Undergraduate Research

The purpose of our university is not the acquisition of knowledge, but the search for deeper knowing. Rather than imagine your education as downloading information or facts, reimagine your education as a process of seeking, questioning, probing, arguing, and creating. The primary responsibilities of faculty are to research, teach, and guide students. The primary responsibilities of students are to learn how to learn and to continue this quest for the rest of their lives. Faculty are primarily involved in the search for and creation of new knowledge, but faculty invite students to join with them to learn methods and approaches. After engaging in research with faculty supervision, students may dream up their own questions and create their own projects. In these ways, students chart their own paths toward original questions and deeper knowing. To find out ways that you can participate in undergraduate research, please refer to the following chart.

Explore Methods

Students explore research methods through an introductory course to a field of knowledge (for example, ENGL-090, FMST-100, JUPS-202, PSYC-002, or SOCI-201)

Join a Project

Students join with faculty in a research project, serving as research assistants via GUROP.

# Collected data
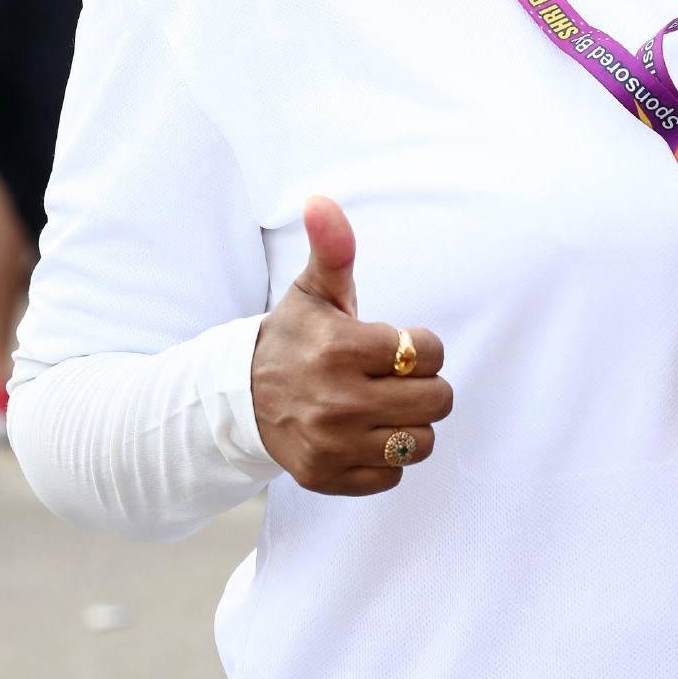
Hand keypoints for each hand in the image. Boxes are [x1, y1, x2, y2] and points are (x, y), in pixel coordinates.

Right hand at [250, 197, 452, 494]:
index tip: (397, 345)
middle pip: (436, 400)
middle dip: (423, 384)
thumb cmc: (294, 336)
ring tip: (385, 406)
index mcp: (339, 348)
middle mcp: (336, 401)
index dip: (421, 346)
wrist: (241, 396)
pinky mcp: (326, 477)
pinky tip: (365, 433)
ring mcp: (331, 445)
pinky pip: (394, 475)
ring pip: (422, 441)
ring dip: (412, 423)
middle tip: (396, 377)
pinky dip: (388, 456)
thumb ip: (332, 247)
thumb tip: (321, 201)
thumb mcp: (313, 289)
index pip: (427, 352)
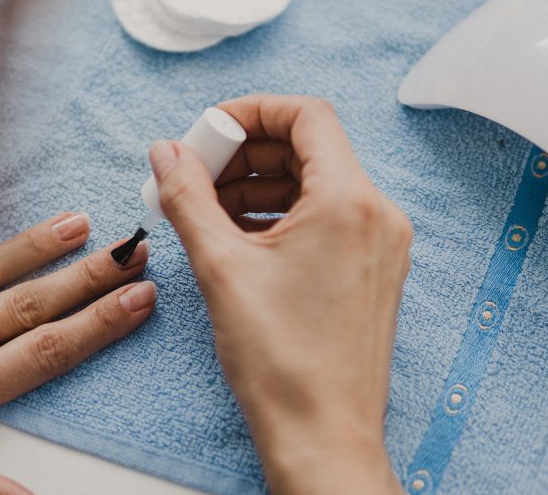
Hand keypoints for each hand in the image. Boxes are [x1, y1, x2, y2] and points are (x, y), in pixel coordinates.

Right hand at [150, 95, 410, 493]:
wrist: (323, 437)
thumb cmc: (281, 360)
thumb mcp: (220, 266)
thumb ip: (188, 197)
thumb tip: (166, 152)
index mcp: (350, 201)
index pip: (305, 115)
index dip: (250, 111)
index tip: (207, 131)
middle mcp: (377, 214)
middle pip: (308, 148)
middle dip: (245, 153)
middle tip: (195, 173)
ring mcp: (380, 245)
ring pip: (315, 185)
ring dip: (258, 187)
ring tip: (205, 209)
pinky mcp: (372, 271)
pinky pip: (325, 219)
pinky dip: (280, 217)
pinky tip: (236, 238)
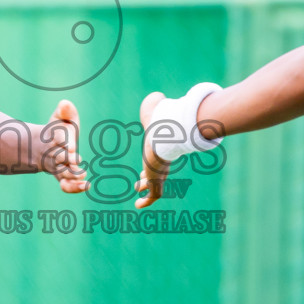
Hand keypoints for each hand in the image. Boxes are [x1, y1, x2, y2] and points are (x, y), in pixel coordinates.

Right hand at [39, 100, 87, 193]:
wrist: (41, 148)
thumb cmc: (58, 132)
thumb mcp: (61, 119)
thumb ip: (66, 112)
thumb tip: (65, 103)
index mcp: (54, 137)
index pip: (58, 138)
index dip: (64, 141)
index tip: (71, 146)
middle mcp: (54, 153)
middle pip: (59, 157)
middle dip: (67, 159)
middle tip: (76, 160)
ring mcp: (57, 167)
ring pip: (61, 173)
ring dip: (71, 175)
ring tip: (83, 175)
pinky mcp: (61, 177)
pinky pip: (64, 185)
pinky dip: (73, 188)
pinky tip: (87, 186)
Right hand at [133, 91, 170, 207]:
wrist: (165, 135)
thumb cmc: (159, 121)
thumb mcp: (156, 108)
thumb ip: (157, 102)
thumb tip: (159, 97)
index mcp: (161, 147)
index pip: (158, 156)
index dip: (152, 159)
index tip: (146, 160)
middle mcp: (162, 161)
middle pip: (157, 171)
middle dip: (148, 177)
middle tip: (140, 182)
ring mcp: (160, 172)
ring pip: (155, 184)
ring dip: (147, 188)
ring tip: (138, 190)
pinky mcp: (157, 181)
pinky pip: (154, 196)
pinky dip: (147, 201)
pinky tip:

# How to complete this task
Reproduce the undergraduate research text word for word, starting with "Students explore research methods through" and going on through "PSYC-002, or SOCI-201)".

# Exercise result
Students explore research methods through an introductory course to a field of knowledge (for example, ENGL-090, FMST-100, JUPS-202, PSYC-002, or SOCI-201)